***** Data to process
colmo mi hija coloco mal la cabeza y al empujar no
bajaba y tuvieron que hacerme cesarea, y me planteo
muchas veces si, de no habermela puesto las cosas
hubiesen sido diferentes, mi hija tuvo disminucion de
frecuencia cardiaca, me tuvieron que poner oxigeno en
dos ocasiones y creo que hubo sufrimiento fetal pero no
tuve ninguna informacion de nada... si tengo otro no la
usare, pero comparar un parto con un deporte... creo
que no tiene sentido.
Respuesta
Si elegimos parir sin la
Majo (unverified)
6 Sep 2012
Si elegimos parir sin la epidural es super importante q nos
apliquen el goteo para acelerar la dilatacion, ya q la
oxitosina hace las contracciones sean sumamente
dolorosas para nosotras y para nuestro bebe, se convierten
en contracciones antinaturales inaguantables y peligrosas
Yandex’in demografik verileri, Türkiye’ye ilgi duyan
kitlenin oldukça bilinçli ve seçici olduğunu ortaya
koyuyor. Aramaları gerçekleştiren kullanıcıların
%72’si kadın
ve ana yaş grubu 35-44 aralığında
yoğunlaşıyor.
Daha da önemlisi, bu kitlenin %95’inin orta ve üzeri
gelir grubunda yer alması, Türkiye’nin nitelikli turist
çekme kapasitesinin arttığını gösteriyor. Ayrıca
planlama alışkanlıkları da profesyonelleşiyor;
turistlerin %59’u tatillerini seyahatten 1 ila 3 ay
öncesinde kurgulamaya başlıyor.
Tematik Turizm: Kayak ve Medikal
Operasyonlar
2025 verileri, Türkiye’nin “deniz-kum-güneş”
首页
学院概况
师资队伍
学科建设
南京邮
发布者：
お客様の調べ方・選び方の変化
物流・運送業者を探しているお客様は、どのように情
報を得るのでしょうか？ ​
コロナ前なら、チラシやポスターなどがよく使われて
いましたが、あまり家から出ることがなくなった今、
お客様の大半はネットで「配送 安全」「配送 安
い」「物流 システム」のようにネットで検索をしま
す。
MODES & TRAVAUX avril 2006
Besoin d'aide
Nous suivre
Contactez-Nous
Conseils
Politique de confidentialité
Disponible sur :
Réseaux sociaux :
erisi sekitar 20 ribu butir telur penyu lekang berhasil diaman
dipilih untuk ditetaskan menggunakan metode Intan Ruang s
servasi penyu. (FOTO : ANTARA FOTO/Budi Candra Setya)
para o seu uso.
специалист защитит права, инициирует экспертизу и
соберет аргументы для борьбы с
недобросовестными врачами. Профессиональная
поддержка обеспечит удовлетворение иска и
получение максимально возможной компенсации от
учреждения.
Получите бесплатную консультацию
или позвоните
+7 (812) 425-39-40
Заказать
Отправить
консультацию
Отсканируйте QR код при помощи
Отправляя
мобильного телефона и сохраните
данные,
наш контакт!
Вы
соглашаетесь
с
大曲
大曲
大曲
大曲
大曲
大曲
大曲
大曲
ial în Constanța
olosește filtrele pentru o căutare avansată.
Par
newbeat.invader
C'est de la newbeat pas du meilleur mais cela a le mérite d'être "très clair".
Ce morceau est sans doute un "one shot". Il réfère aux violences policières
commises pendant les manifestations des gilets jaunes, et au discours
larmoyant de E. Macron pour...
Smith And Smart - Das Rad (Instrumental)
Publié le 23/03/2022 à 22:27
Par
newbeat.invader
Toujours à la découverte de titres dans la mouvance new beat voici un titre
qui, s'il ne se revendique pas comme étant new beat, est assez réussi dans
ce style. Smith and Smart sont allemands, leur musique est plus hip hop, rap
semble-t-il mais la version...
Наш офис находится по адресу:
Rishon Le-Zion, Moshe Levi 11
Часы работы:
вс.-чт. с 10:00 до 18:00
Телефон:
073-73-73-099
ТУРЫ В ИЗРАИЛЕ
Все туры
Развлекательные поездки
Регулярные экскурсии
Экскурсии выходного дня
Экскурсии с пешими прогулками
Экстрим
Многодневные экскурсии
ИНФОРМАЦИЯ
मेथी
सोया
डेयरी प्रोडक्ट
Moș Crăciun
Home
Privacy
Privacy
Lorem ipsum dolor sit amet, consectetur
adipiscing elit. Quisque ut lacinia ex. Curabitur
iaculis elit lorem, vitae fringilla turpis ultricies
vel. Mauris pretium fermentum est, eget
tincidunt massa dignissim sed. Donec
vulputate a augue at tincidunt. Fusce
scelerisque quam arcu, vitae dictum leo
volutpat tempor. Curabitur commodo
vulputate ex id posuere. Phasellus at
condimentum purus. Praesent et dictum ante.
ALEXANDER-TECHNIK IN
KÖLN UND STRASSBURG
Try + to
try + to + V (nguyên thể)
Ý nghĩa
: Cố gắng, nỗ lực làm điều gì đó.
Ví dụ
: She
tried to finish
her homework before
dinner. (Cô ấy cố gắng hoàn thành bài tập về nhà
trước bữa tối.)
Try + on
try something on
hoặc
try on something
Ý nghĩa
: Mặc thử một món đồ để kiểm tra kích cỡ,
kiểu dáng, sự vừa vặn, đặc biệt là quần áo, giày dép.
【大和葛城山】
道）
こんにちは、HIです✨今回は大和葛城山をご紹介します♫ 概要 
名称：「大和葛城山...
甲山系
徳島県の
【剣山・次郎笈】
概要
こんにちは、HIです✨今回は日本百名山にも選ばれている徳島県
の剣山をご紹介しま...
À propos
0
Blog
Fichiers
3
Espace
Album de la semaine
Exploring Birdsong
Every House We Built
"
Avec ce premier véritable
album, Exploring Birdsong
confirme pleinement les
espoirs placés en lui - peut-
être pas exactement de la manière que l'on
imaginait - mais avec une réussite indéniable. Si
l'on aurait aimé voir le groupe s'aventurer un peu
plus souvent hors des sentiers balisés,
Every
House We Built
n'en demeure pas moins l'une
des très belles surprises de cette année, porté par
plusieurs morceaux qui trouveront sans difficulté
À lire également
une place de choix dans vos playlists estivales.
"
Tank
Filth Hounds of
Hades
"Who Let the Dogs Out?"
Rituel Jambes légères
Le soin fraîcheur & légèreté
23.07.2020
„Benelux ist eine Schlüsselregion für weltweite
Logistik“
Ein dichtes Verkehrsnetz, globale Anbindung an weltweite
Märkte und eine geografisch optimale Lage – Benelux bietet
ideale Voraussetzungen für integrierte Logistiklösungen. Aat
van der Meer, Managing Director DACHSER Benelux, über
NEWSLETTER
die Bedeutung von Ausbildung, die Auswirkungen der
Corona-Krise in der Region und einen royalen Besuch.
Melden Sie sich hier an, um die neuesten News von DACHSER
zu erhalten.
**********
● Your objective: Could you copy every line from the records that mentions the word "elit"?

● Output:
adipiscing elit. Quisque ut lacinia ex. Curabitur
iaculis elit lorem, vitae fringilla turpis ultricies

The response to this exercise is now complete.